- Exercise aim
Your answer should be only the lines below from the one with "172 199 5.22" to the one with "632 90 4906", repeated exactly, ends included.

- Material for this exercise
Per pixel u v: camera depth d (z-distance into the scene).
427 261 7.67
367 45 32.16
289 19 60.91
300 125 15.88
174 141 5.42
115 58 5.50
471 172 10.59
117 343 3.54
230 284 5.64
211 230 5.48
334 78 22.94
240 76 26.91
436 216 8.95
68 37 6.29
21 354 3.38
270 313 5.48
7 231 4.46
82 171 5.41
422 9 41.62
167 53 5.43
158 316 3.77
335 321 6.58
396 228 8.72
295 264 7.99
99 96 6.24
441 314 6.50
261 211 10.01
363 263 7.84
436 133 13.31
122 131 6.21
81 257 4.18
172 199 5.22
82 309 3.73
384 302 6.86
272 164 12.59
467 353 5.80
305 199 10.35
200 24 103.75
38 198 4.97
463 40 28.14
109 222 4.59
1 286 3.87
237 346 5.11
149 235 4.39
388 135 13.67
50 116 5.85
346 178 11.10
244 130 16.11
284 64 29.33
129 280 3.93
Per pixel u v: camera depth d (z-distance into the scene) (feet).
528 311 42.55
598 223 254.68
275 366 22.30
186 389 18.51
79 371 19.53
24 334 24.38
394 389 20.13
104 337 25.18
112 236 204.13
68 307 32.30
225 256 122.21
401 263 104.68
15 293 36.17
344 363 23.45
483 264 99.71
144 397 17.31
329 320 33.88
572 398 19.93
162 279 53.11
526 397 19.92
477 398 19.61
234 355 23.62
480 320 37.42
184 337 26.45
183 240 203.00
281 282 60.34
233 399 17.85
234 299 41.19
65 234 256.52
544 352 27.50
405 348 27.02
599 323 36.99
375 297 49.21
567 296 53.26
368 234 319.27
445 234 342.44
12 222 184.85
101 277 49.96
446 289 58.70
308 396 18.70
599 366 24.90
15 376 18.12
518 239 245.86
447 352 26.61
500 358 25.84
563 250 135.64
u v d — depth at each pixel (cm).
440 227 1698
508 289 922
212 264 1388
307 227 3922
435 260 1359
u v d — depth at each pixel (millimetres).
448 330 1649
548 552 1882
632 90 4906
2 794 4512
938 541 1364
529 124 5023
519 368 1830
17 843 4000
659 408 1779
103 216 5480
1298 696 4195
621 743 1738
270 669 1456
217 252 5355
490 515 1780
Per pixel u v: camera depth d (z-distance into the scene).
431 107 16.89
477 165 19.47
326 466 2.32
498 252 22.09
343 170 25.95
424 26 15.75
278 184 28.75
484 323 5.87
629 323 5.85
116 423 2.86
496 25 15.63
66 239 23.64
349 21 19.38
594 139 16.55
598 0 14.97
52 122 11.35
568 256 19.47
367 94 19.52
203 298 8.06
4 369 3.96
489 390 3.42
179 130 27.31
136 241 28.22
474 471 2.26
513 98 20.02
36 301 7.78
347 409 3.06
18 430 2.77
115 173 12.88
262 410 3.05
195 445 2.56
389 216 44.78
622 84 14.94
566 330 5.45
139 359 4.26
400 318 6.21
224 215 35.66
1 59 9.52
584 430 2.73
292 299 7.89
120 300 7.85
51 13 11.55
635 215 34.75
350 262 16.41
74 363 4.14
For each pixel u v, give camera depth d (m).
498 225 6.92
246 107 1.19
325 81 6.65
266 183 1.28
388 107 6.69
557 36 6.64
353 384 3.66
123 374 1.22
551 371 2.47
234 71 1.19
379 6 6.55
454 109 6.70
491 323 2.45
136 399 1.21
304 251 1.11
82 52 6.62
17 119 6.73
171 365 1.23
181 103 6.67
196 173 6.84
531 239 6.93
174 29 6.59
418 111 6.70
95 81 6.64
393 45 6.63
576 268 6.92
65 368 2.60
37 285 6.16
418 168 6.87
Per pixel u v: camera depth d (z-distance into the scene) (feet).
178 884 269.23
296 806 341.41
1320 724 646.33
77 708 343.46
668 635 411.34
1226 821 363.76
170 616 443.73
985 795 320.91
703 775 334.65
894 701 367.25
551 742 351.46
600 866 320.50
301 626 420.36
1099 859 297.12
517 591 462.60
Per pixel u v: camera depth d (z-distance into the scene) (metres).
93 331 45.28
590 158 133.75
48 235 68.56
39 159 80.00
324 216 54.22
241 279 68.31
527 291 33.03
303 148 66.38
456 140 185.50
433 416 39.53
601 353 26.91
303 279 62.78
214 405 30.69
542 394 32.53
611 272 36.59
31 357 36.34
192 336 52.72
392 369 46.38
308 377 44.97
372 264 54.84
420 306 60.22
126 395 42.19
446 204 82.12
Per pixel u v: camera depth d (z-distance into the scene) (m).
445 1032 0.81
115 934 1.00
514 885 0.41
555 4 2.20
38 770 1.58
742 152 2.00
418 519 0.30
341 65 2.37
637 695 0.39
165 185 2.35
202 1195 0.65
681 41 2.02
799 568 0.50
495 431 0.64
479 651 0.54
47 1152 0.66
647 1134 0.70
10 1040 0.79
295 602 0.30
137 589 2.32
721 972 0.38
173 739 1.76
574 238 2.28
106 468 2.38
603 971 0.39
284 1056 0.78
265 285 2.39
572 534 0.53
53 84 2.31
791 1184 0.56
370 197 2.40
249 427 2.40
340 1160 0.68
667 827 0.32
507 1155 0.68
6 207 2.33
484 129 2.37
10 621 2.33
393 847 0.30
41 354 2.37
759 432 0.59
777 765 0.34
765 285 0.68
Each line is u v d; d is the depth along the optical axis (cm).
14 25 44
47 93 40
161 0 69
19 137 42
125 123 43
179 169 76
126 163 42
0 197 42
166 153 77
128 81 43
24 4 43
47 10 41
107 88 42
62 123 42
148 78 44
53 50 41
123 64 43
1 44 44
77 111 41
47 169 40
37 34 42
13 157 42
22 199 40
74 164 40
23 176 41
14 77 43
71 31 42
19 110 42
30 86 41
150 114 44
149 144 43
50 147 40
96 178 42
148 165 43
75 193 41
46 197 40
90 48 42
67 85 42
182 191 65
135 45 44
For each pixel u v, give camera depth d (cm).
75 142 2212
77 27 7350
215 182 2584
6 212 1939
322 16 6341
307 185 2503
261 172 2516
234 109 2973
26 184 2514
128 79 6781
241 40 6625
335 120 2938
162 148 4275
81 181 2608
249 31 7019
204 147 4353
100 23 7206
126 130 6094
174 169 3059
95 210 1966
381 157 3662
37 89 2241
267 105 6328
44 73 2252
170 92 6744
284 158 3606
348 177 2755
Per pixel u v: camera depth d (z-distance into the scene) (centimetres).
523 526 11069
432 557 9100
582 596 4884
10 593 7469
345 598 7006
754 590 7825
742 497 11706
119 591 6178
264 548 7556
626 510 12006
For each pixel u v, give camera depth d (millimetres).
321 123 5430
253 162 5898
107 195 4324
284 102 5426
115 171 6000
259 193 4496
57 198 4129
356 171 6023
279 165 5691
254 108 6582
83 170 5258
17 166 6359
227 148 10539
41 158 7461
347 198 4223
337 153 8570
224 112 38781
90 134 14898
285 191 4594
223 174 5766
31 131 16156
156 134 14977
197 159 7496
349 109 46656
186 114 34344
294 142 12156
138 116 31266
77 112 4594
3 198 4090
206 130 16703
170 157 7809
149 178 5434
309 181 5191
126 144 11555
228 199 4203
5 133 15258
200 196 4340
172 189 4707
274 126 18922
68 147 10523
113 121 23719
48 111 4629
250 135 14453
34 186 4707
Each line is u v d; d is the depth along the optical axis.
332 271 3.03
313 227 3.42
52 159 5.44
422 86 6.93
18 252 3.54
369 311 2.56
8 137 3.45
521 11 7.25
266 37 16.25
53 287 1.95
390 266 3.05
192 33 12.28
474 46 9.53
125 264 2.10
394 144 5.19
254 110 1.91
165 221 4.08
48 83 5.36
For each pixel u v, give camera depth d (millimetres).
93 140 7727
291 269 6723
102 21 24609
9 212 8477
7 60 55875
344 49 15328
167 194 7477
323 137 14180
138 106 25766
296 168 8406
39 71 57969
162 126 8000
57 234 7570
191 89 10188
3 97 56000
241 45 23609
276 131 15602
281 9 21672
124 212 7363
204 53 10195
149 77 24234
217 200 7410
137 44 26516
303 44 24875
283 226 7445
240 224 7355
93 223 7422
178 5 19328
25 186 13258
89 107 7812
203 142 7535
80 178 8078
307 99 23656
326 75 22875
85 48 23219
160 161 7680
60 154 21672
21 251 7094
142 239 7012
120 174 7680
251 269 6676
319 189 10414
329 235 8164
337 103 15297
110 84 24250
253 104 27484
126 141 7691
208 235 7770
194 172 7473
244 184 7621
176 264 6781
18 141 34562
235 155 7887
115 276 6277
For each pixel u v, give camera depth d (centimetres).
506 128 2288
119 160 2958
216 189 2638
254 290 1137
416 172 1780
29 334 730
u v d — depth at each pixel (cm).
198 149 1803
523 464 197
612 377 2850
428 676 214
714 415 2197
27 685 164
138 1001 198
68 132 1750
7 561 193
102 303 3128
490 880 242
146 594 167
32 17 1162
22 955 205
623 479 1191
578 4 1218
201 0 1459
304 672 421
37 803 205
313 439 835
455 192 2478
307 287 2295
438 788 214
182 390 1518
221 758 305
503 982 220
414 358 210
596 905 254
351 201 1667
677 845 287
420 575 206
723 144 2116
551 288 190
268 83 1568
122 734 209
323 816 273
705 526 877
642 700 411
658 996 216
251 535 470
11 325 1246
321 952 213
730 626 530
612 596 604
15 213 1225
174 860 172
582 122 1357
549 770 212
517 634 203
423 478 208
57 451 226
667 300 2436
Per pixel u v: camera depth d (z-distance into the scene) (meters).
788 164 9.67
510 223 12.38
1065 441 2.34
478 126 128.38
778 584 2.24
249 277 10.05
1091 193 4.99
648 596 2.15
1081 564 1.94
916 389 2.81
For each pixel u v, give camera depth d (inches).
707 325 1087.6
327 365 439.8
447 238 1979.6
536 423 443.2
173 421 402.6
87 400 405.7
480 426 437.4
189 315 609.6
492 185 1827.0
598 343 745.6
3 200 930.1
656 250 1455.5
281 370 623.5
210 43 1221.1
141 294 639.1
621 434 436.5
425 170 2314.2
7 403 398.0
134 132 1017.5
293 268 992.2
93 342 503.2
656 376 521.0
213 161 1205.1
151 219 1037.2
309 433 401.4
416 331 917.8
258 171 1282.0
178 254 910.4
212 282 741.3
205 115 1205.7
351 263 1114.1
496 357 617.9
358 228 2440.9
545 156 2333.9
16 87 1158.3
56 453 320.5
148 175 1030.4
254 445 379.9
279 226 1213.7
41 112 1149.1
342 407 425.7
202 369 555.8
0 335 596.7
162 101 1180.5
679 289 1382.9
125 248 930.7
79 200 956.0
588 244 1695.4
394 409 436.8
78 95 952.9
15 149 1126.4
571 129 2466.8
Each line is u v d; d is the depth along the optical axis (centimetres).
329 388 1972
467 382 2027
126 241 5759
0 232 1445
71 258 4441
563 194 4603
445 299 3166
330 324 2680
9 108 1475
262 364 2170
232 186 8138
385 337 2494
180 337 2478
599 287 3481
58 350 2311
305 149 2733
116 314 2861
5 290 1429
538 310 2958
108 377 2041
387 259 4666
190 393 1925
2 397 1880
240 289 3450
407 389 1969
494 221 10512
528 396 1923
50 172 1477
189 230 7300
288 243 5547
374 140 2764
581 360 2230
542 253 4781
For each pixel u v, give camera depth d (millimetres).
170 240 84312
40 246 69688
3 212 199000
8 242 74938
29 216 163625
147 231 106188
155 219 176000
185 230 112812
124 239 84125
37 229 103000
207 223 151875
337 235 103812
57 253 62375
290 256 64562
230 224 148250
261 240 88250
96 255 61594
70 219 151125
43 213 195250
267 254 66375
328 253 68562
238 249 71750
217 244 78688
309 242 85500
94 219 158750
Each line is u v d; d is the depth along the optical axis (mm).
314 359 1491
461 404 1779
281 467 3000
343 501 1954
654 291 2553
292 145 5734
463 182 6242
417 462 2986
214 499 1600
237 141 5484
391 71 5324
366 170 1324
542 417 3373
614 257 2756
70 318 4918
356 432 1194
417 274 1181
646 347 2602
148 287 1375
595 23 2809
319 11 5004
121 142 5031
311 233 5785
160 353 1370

- Response
172 199 5.22
82 309 3.73
384 302 6.86
272 164 12.59
467 353 5.80
305 199 10.35
200 24 103.75
38 198 4.97
463 40 28.14
109 222 4.59
1 286 3.87
237 346 5.11
149 235 4.39
388 135 13.67
50 116 5.85
346 178 11.10
244 130 16.11
284 64 29.33
129 280 3.93
Per pixel u v: camera depth d (z-distance into the scene) (feet).
528 311 42.55
598 223 254.68
275 366 22.30
186 389 18.51
79 371 19.53
24 334 24.38
394 389 20.13
104 337 25.18
112 236 204.13
68 307 32.30
225 256 122.21
401 263 104.68
15 293 36.17
344 363 23.45
483 264 99.71
144 397 17.31
329 320 33.88
572 398 19.93
162 279 53.11
526 397 19.92
477 398 19.61
234 355 23.62
480 320 37.42
184 337 26.45
183 240 203.00
281 282 60.34
233 399 17.85
234 299 41.19
65 234 256.52
544 352 27.50
405 348 27.02
599 323 36.99
375 297 49.21
567 296 53.26
368 234 319.27
445 234 342.44
12 222 184.85
101 277 49.96
446 289 58.70
308 396 18.70
599 366 24.90
15 376 18.12
518 239 245.86
447 352 26.61
500 358 25.84
563 250 135.64
u v d — depth at each pixel (cm).
440 227 1698
508 289 922
212 264 1388
307 227 3922
435 260 1359
u v d — depth at each pixel (millimetres).
448 330 1649
548 552 1882
632 90 4906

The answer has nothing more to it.